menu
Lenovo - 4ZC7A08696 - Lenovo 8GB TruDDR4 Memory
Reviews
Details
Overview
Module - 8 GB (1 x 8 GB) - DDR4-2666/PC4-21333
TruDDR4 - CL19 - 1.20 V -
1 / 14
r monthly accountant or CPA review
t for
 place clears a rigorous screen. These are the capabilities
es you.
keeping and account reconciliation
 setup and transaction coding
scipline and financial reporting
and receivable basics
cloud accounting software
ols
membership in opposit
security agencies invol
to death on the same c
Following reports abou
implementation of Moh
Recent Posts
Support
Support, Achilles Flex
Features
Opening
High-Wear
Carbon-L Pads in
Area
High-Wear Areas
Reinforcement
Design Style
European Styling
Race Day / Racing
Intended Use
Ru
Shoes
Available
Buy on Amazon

## REQUIRED ACTION:
Output the entire listing above, character for character.

## ANSWER SECTION:
menu
Lenovo - 4ZC7A08696 - Lenovo 8GB TruDDR4 Memory
Reviews
Details
Overview
Module - 8 GB (1 x 8 GB) - DDR4-2666/PC4-21333
TruDDR4 - CL19 - 1.20 V -
1 / 14
r monthly accountant or CPA review
t for
 place clears a rigorous screen. These are the capabilities
es you.
keeping and account reconciliation
 setup and transaction coding
scipline and financial reporting
and receivable basics
cloud accounting software
ols
membership in opposit
security agencies invol
to death on the same c
Following reports abou
implementation of Moh
Recent Posts
Support
Support, Achilles Flex
Features
Opening
High-Wear
Carbon-L Pads in
Area
High-Wear Areas
Reinforcement
Design Style
European Styling
Race Day / Racing
Intended Use
Ru
Shoes
Available
Buy on Amazon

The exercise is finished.